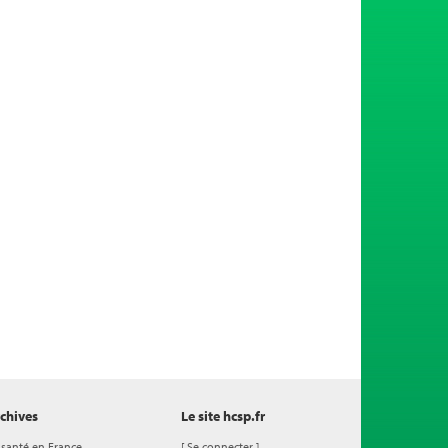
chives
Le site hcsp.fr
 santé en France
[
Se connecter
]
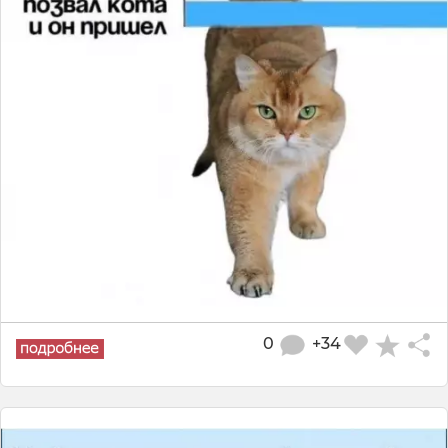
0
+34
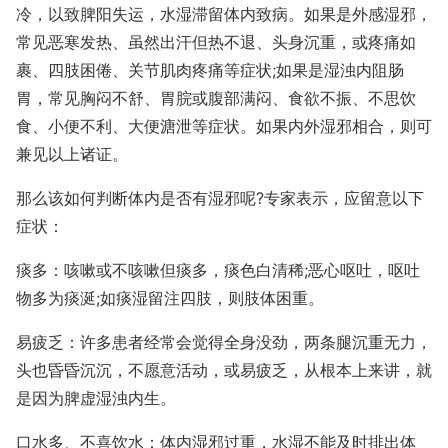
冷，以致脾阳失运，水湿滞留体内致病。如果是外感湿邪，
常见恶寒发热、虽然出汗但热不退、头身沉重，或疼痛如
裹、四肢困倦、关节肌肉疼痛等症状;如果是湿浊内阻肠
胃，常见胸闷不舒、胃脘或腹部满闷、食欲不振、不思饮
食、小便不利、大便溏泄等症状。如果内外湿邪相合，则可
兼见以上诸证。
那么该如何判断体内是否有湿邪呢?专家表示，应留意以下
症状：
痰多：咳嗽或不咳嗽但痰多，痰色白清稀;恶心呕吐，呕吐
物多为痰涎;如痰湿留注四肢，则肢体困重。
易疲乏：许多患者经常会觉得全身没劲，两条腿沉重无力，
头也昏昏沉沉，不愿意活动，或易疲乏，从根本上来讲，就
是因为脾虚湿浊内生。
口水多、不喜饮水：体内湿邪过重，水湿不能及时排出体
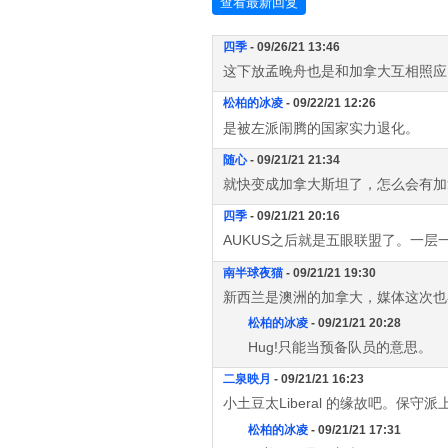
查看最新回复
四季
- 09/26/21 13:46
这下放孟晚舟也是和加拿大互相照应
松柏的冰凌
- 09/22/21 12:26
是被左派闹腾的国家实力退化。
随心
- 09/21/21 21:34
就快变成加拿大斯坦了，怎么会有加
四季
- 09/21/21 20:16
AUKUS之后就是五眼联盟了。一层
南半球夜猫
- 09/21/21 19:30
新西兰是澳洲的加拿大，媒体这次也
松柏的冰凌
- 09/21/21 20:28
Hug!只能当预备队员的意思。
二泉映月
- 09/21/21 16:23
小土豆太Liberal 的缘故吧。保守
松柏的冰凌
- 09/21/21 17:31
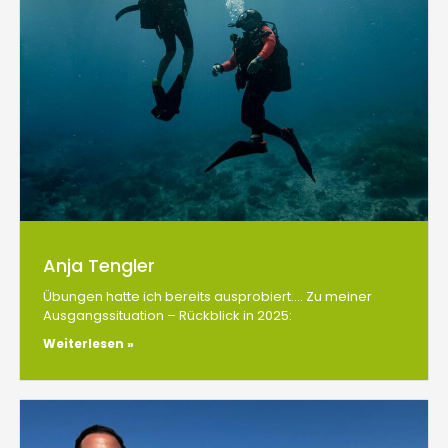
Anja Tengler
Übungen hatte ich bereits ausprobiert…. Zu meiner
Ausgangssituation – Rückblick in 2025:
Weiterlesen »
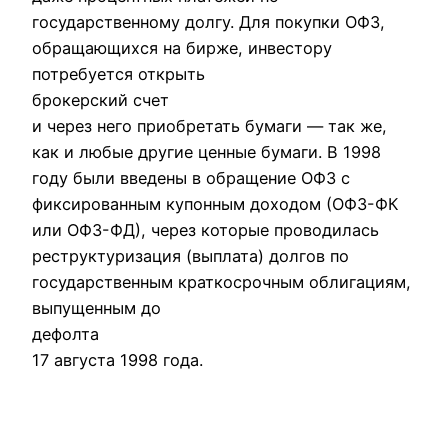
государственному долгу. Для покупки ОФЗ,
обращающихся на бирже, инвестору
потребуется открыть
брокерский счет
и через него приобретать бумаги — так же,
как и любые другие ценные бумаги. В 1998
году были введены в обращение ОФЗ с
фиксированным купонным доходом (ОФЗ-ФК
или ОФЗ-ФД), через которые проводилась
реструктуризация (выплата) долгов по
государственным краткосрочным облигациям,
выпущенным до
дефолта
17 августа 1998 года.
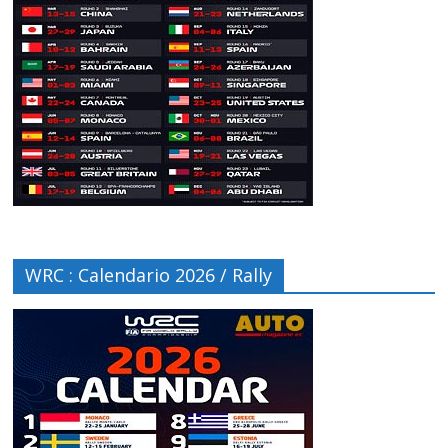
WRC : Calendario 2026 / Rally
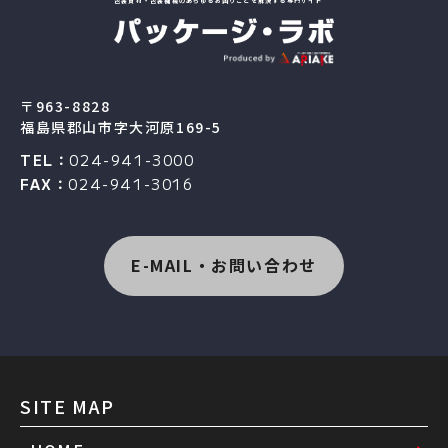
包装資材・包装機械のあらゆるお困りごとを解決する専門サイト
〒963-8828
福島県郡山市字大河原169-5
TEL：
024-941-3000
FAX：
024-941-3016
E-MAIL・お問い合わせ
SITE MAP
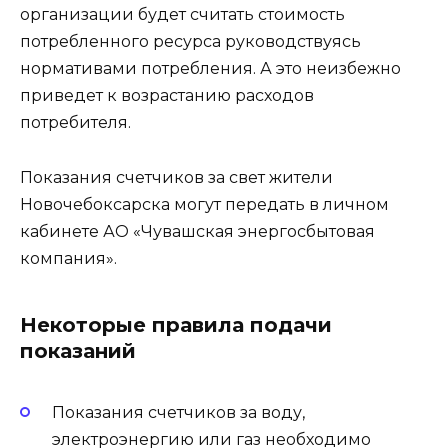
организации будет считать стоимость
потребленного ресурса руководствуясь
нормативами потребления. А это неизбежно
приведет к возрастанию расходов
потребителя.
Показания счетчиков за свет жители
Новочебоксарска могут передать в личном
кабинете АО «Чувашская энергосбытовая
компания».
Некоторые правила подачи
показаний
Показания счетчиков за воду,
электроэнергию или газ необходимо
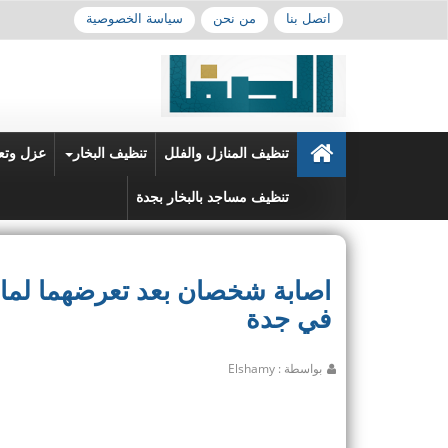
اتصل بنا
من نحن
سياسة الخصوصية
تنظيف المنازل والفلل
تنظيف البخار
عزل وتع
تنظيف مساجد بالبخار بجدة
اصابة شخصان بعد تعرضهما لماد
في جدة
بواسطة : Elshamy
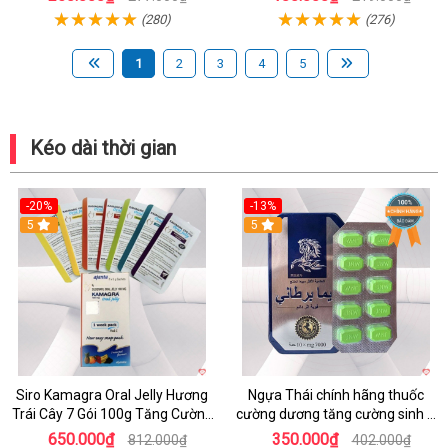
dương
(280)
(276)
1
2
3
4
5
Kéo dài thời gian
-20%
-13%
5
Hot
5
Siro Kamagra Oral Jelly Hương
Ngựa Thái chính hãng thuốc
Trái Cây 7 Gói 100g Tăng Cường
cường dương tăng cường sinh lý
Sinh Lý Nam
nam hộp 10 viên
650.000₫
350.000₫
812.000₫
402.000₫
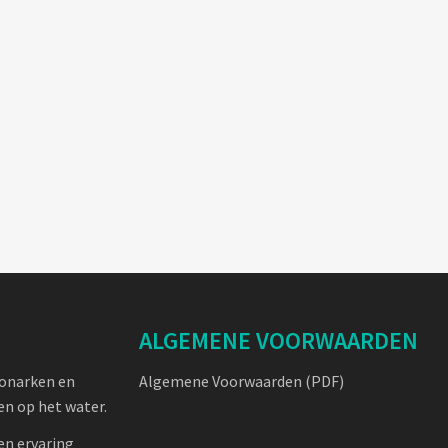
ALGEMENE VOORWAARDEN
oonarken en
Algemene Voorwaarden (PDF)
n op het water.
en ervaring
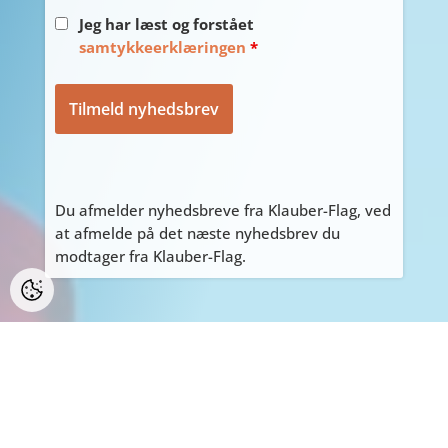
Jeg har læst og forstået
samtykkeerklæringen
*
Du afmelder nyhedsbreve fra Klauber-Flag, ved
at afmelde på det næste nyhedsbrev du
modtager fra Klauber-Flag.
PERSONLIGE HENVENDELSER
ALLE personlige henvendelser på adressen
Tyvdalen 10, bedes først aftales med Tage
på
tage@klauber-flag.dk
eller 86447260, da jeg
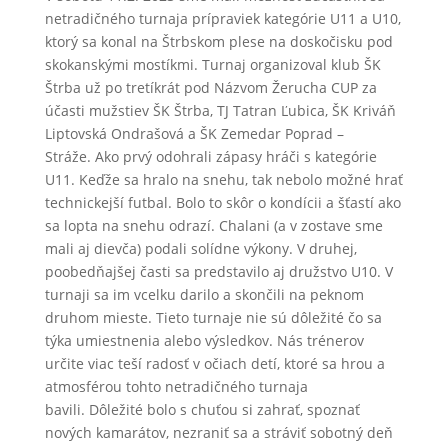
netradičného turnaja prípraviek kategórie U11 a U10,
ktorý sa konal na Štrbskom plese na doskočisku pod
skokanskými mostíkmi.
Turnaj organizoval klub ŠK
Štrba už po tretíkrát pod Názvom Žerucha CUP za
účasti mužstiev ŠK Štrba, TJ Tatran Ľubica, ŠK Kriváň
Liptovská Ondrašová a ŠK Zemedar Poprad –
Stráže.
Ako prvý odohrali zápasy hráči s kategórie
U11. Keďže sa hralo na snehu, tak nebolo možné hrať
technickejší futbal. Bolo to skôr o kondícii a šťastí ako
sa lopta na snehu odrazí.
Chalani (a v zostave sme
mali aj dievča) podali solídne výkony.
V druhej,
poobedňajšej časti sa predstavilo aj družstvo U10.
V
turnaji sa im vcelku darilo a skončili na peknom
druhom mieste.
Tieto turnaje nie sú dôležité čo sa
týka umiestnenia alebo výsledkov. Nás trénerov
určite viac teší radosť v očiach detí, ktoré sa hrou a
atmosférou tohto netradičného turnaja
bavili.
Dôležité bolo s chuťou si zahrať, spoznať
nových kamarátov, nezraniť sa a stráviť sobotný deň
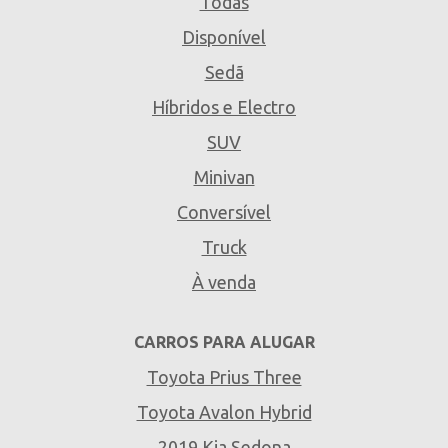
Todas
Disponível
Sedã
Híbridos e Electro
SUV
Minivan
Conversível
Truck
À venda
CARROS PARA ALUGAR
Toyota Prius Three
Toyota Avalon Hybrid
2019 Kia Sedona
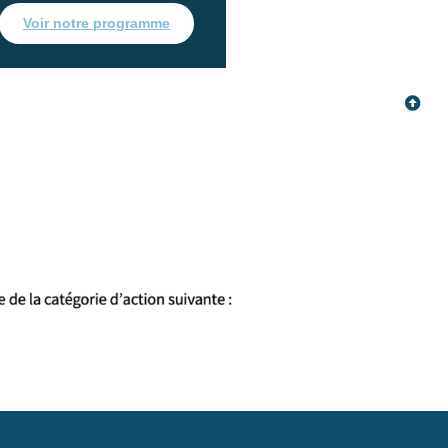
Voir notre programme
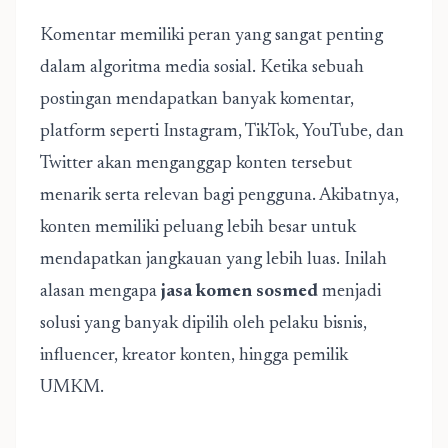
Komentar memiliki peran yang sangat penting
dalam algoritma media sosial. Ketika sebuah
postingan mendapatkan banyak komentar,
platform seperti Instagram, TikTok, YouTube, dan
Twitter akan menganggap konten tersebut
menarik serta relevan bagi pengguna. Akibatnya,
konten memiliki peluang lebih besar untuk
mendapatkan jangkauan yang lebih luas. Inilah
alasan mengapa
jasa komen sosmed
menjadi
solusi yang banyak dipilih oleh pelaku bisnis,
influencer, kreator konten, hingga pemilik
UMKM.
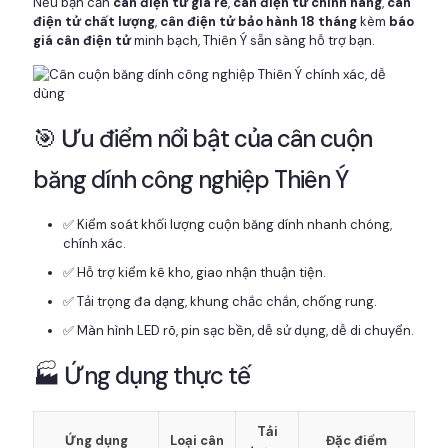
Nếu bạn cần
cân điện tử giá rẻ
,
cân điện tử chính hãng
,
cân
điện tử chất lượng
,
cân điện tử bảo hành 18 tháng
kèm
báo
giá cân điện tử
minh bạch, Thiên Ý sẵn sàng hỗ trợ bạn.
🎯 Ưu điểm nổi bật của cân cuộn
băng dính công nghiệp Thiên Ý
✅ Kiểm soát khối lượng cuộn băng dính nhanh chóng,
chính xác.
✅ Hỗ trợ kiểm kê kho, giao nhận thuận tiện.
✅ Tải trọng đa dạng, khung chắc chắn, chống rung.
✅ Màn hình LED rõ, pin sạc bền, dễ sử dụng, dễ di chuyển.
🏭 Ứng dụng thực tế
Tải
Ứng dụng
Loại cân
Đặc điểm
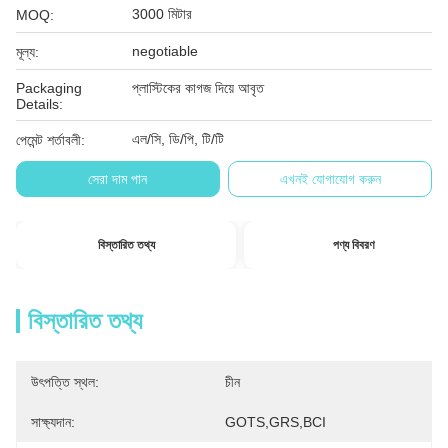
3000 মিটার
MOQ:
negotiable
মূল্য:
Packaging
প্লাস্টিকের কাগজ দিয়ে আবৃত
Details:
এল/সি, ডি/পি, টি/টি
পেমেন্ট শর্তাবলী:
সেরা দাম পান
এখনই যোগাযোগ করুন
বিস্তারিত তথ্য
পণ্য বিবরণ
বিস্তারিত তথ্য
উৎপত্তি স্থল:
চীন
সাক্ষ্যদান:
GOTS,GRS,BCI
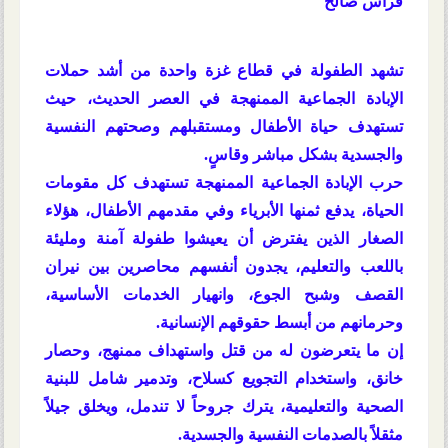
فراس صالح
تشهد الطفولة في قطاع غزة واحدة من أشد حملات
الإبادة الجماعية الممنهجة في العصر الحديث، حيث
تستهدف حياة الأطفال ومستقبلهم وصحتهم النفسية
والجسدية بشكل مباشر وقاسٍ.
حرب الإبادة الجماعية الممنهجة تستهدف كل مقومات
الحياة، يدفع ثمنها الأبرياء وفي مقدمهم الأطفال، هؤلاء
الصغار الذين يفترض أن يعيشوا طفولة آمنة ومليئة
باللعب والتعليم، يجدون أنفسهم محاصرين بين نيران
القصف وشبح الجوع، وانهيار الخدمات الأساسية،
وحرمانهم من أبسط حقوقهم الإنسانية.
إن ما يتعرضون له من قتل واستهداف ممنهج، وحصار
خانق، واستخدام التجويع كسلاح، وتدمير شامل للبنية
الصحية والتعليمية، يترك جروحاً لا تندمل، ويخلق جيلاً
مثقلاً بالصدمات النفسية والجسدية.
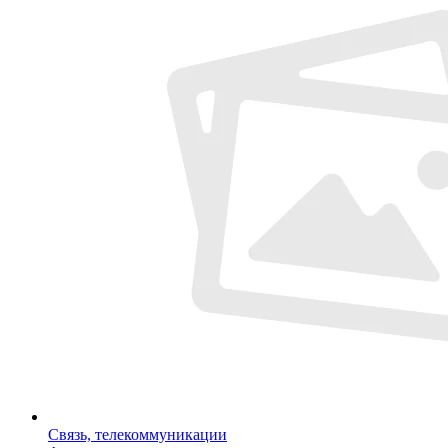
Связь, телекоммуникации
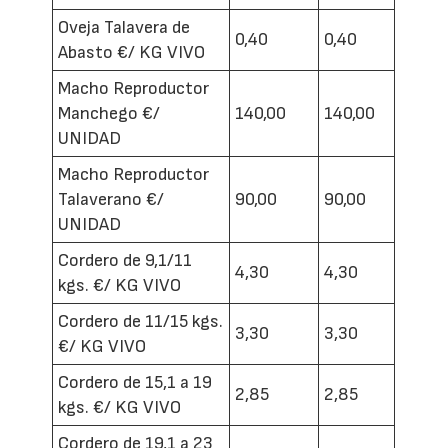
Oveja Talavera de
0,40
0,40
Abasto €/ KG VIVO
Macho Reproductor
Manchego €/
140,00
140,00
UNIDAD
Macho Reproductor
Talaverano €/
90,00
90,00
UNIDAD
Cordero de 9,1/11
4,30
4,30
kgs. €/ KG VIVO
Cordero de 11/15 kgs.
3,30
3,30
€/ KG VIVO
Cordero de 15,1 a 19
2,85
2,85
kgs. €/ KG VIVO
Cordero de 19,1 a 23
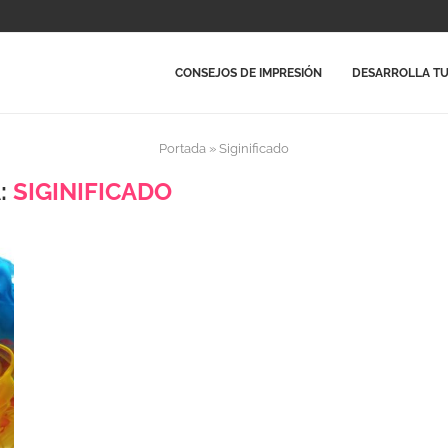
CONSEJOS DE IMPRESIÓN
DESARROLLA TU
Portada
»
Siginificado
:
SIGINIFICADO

---

▶ _Requirement_
For each line above that contains the word "banyak", make a copy.

▶ _Worked solution_
postingan mendapatkan banyak komentar,
solusi yang banyak dipilih oleh pelaku bisnis,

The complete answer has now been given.